EXTRACTED TEXT —

══════════

South Africa: Chisuse and Others v Director-General, Department of Home Affairs and Another

Published: 13/Feb/2020
Source: Constitutional Court of South Africa

Case Number: CCT155/19
Hearing Date: 13 February 2020
[judgment reserved]


The following explanatory note is provided to assist the media in reporting this case and is not binding on the Constitutional Court or any member of the Court.

On Thursday, 13 February 2020 at 10h00, the Constitutional Court will hear an application for the confirmation of an order of constitutional invalidity made by the High Court of South Africa, Gauteng Division, Pretoria (High Court).  The High Court declared sections 2(1)(a) and (b) of the South African Citizenship Act 88 of 1995 as amended (the 1995 Act) unconstitutional and invalid to the extent that it fails to recognise citizenship acquired by descent in terms of the previous legislation, before the date of commencement of the current South African Citizenship Amendment Act 17 of 2010 (the current Act) on 1 January 2013.

South Africa has had a number of citizenship legislation, and each has imposed different legal implications.  In terms of the South African Citizenship Act 44 of 1949 (the 1949 Act) a child born outside South Africa acquired citizenship if the child’s father was a South African citizen.  If the child’s parents were not married, the child acquired citizenship if the mother was a South African citizen.  The South African Citizenship Amendment Act 70 of 1991 (the 1991 Amendment Act) to the 1949 Act stipulated that any person born outside South Africa after 1949 to a South African parent, whether or not the parents were married, and who subsequently registers their birth, is a South African citizen.  This was referred to as citizenship “by descent”.  The 1995 Act preserved the citizenship of anyone who was a citizen by descent before it came into force.  In terms of the 1995 Act, citizenship by descent was acquired only after registration of birth, but registration could be done at a later stage.  The 1995 Act was then amended by the current Act which came into effect on 1 January 2013 and which is the subject of this application before the Constitutional Court.  In terms of the current Act, registration is no longer a requirement to acquire citizenship.

══════════

RECORDED INFORMATION —

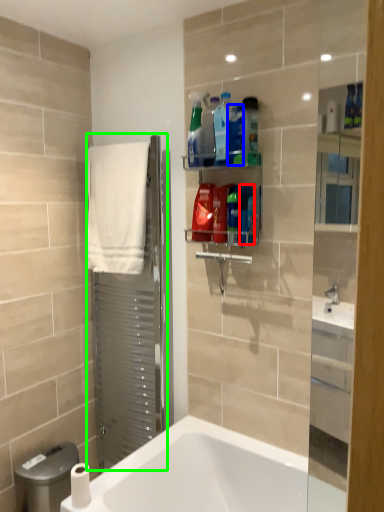
Question: Which is nearer to the cleaning product (highlighted by a red box)? product (highlighted by a blue box) or screen door (highlighted by a green box).

Choices:
 (A) product
 (B) screen door

Answer: (A)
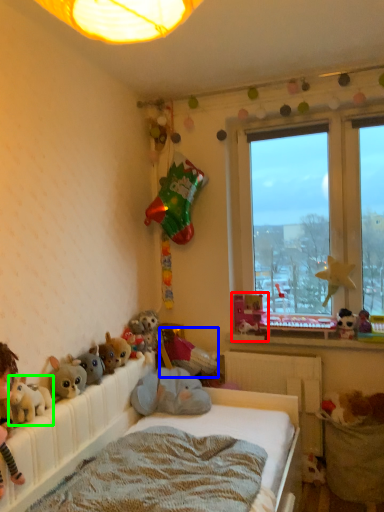
Question: Which object is positioned farthest from toy (highlighted by a red box)? Select from toy (highlighted by a blue box) and toy (highlighted by a green box).

Choices:
 (A) toy
 (B) toy

Answer: (B)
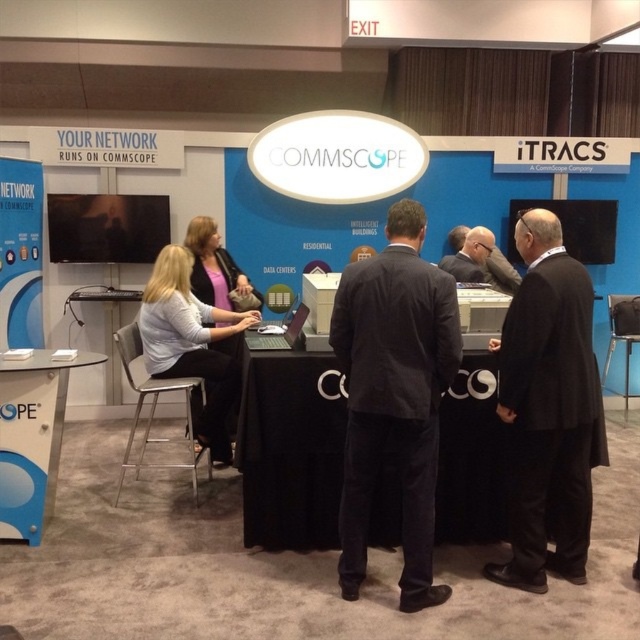
You are a photographer at the Commscope booth and need to capture a clear photo of both the dark gray suit at center and the black wool coat at center. Since the camera can only focus on one object at a time, which object should you focus on first to ensure the taller object is in focus?

The dark gray suit at center is taller than the black wool coat at center, so you should focus on the dark gray suit at center first to ensure its height is properly captured.

You are a photographer at the Commscope exhibition booth. You need to capture a photo of the light gray fabric shirt at center and the black suit at center. Which one should you zoom in on to ensure the subject fills the frame without cropping?

The light gray fabric shirt at center has a larger width than the black suit at center, so you should zoom in on the light gray fabric shirt at center to ensure it fills the frame without cropping.

You are a photographer at the Commscope trade show booth. You need to take a photo of both the dark gray suit at center and the silver metallic laptop at center. Based on their positions, which object will appear closer to the camera in the photo?

The dark gray suit at center will appear closer to the camera in the photo because it is in front of the silver metallic laptop at center.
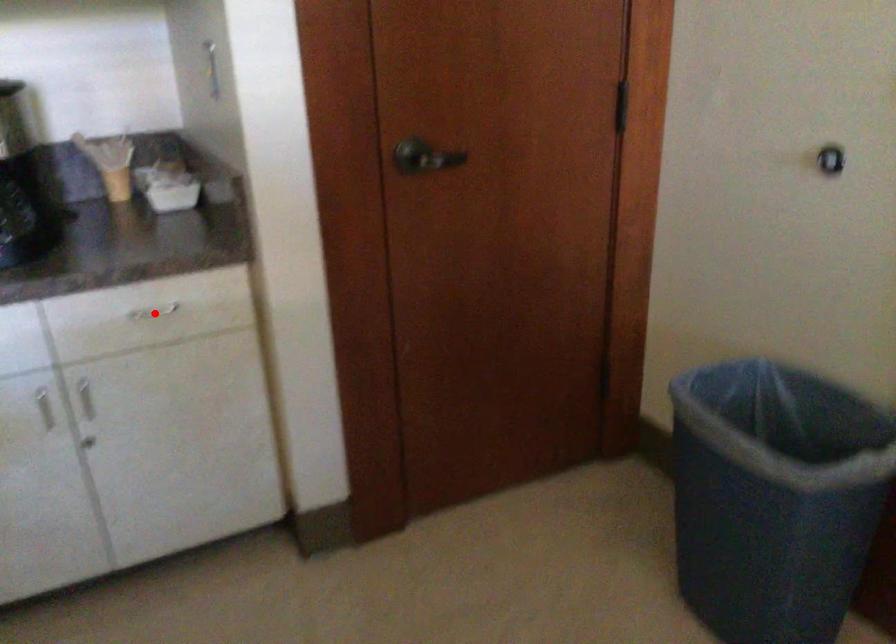
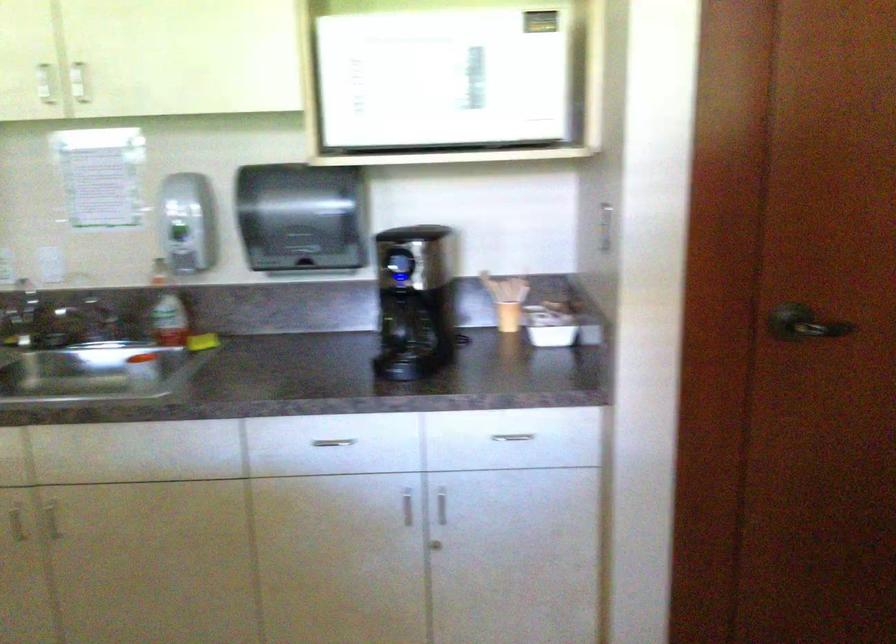
Find the pixel in the second image that matches the highlighted location in the first image.

(512, 437)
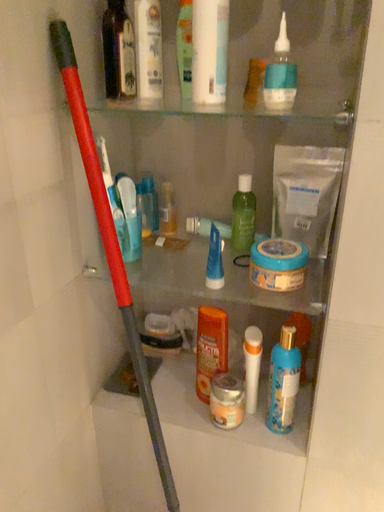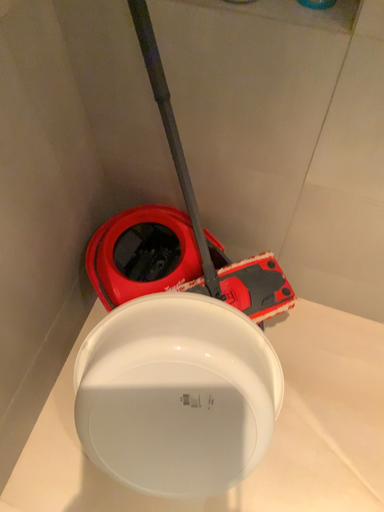
Question: How did the camera likely rotate when shooting the video?

Choices:
 (A) rotated upward
 (B) rotated downward

Answer: (B)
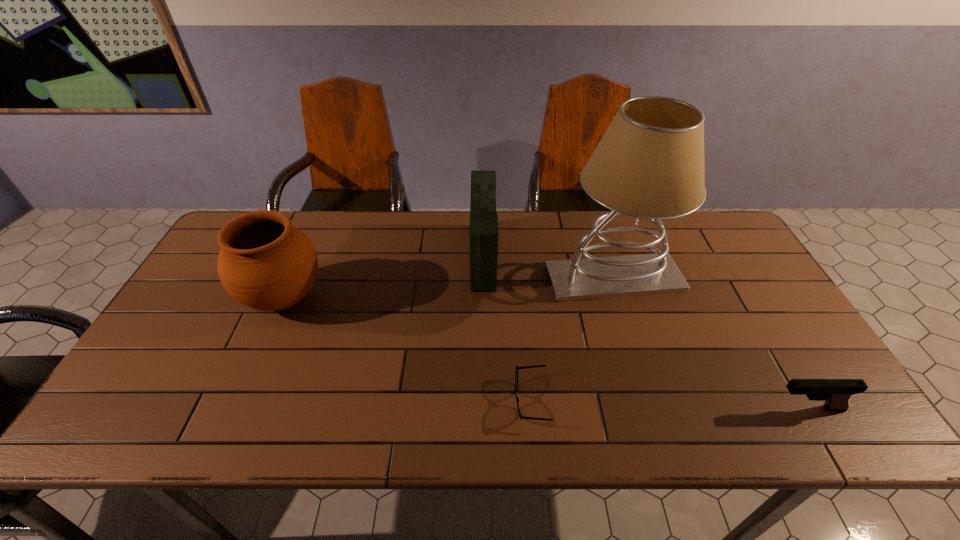
This screenshot has height=540, width=960. Identify the location of free space at the far right corner of the desktop. (684, 234).

Identify the location of vacant space at the near right corner of the desktop. The width and height of the screenshot is (960, 540). click(x=796, y=428).

Identify the location of free space between the leftmost object and the third object from left to right. (407, 349).

The width and height of the screenshot is (960, 540). In order to click on vacant area that lies between the leftmost object and the first-aid kit in this screenshot , I will do `click(384, 278)`.

The height and width of the screenshot is (540, 960). Find the location of `free space between the pottery and the first-aid kit`. free space between the pottery and the first-aid kit is located at coordinates (384, 278).

In order to click on free space between the pistol and the fourth object from left to right in this screenshot , I will do `click(710, 343)`.

Find the location of a particular element. The width and height of the screenshot is (960, 540). free space that is in between the shortest object and the fourth tallest object is located at coordinates (669, 405).

Locate an element on the screen. The width and height of the screenshot is (960, 540). empty location between the table lamp and the pottery is located at coordinates (449, 288).

Find the location of a particular element. free space between the pistol and the first-aid kit is located at coordinates (645, 333).

This screenshot has width=960, height=540. I want to click on free point between the first-aid kit and the fourth tallest object, so click(645, 333).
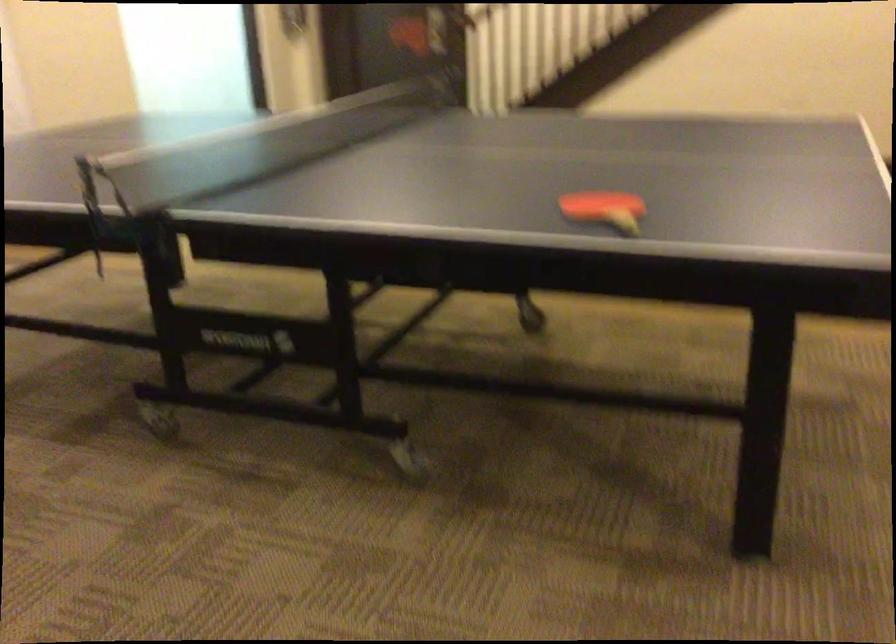
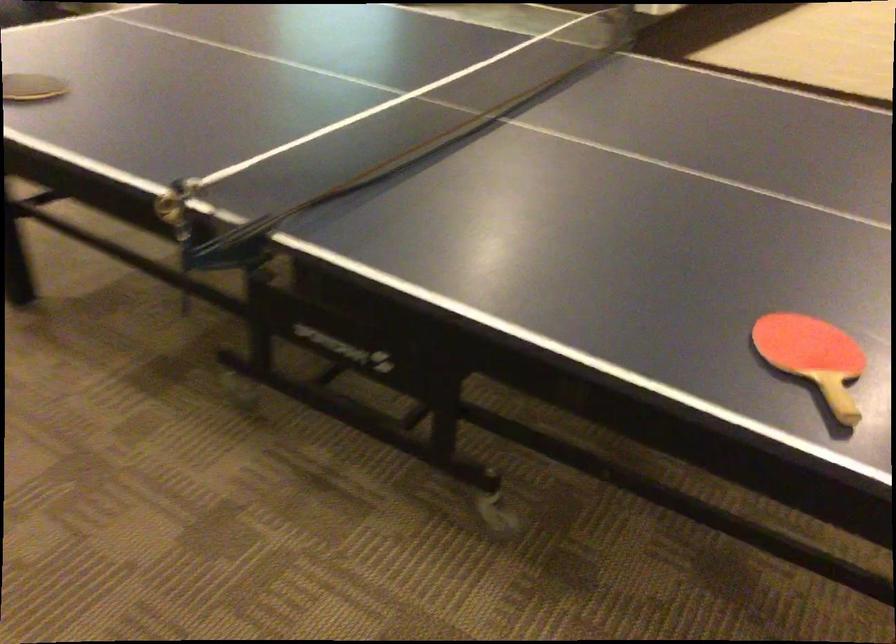
Where in the second image is the point corresponding to pixel 82 184 from the first image?

(174, 207)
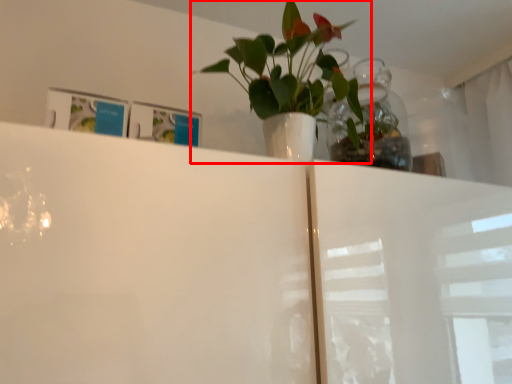
Question: Where is houseplant (annotated by the red box) located in relation to glass vase in the image?

Choices:
 (A) left
 (B) right

Answer: (A)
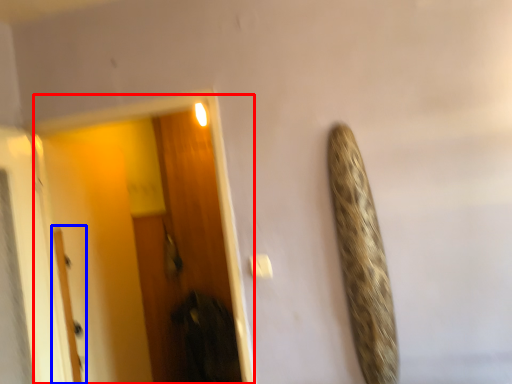
Question: Which object appears farthest to the camera in this image, screen door (highlighted by a red box) or door (highlighted by a blue box)?

Choices:
 (A) screen door
 (B) door

Answer: (B)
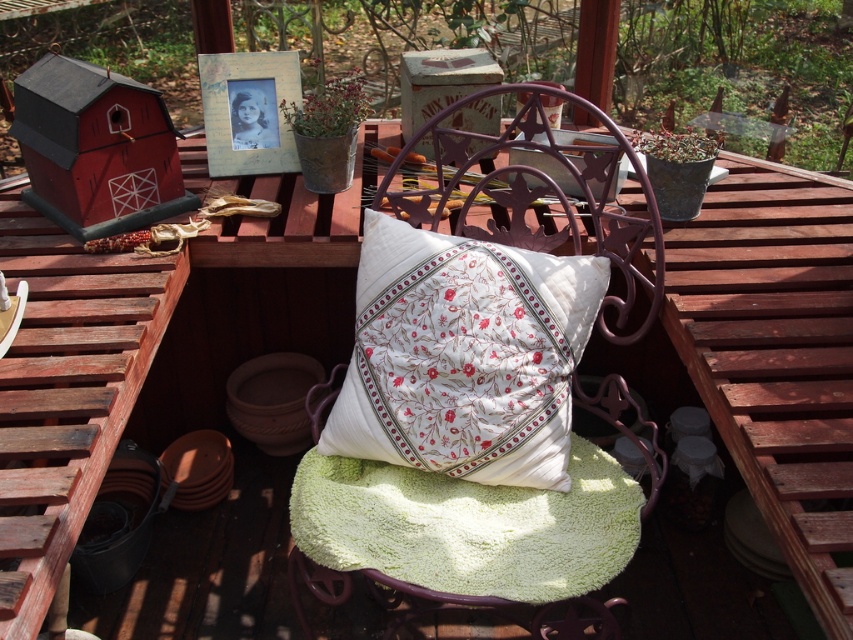
In the scene shown: Measure the distance between point (434, 253) and camera.

A distance of 4.24 feet exists between point (434, 253) and camera.

Describe the element at coordinates (463, 355) in the screenshot. I see `white cotton cushion at center` at that location.

This screenshot has height=640, width=853. Describe the element at coordinates (463, 355) in the screenshot. I see `white cotton cushion at center` at that location.

Locate an element on the screen. Image resolution: width=853 pixels, height=640 pixels. white cotton cushion at center is located at coordinates coord(463,355).

Can you confirm if white cotton cushion at center is bigger than green fluffy blanket at center?

Correct, white cotton cushion at center is larger in size than green fluffy blanket at center.

Who is positioned more to the left, white cotton cushion at center or green fluffy blanket at center?

From the viewer's perspective, white cotton cushion at center appears more on the left side.

You are a GUI agent. You are given a task and a screenshot of the screen. Output one action in this format:
    pyautogui.click(x=<x>, y=<y>)
    Task: Click on the white cotton cushion at center
    This screenshot has width=853, height=640.
    Given the screenshot: What is the action you would take?
    pyautogui.click(x=463, y=355)

Looking at this image, measure the distance between green fluffy blanket at center and white floral cushion at center.

The distance of green fluffy blanket at center from white floral cushion at center is 15.82 inches.

Can you confirm if green fluffy blanket at center is bigger than white floral cushion at center?

No.

Describe the element at coordinates (468, 525) in the screenshot. I see `green fluffy blanket at center` at that location.

At what (x,y) coordinates should I click in order to perform the action: click on green fluffy blanket at center. Please return your answer as a coordinate pair (x, y). Looking at the image, I should click on (468, 525).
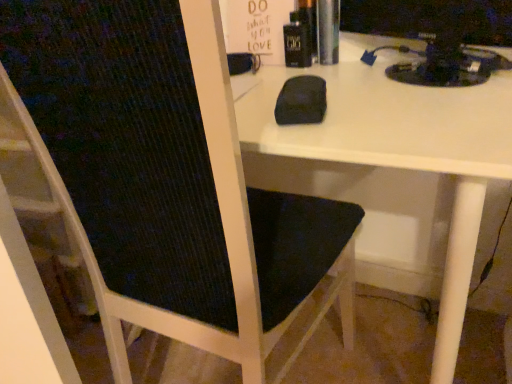
Question: Is black plastic monitor at upper right bigger or smaller than black fabric chair at center?

Choices:
 (A) small
 (B) big

Answer: (A)

Question: In terms of height, does black plastic monitor at upper right look taller or shorter compared to black fabric chair at center?

Choices:
 (A) tall
 (B) short

Answer: (B)

Question: From the image's perspective, is black plastic monitor at upper right positioned above or below black fabric chair at center?

Choices:
 (A) above
 (B) below

Answer: (A)

Question: From the image's perspective, relative to black plastic monitor at upper right, is black fabric chair at center above or below?

Choices:
 (A) above
 (B) below

Answer: (B)

Question: From a real-world perspective, relative to black plastic monitor at upper right, is black fabric chair at center vertically above or below?

Choices:
 (A) below
 (B) above

Answer: (A)

Question: Which is correct: black fabric chair at center is inside black plastic monitor at upper right, or outside of it?

Choices:
 (A) inside
 (B) outside

Answer: (B)

Question: Considering the positions of point (289, 289) and point (500, 23), is point (289, 289) closer or farther from the camera than point (500, 23)?

Choices:
 (A) farther
 (B) closer

Answer: (B)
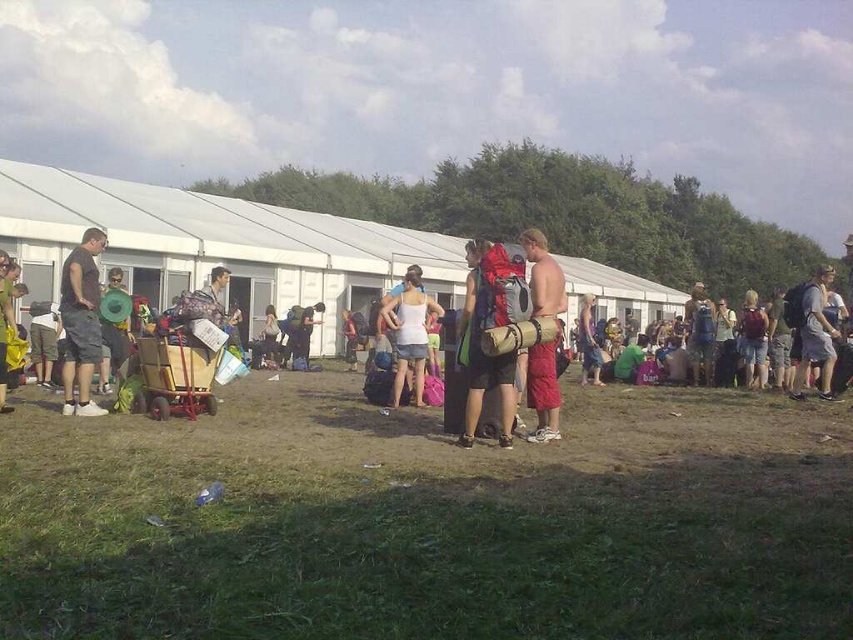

══════════

TO DO —
A. Answer these questions from the explanatory note, one answer per line:
(i) Which court made the order of constitutional invalidity that the Constitutional Court will consider?
(ii) Under the 1949 Act, when did a child born outside South Africa to unmarried parents acquire citizenship?
(iii) On what date did the current Act come into effect?
B. Output the lines of the records starting at the line that contains "Who is positioned" and ending at the line that contains "At what (x,y)", both included.
The explanatory note and the records are separate, unrelated material.

EXERCISE SOLUTIONS —
A.
(i) The High Court of South Africa, Gauteng Division, Pretoria.
(ii) If the mother was a South African citizen.
(iii) 1 January 2013.

B.
Who is positioned more to the left, white cotton cushion at center or green fluffy blanket at center?

From the viewer's perspective, white cotton cushion at center appears more on the left side.

You are a GUI agent. You are given a task and a screenshot of the screen. Output one action in this format:
    pyautogui.click(x=<x>, y=<y>)
    Task: Click on the white cotton cushion at center
    This screenshot has width=853, height=640.
    Given the screenshot: What is the action you would take?
    pyautogui.click(x=463, y=355)

Looking at this image, measure the distance between green fluffy blanket at center and white floral cushion at center.

The distance of green fluffy blanket at center from white floral cushion at center is 15.82 inches.

Can you confirm if green fluffy blanket at center is bigger than white floral cushion at center?

No.

Describe the element at coordinates (468, 525) in the screenshot. I see `green fluffy blanket at center` at that location.

At what (x,y) coordinates should I click in order to perform the action: click on green fluffy blanket at center. Please return your answer as a coordinate pair (x, y). Looking at the image, I should click on (468, 525).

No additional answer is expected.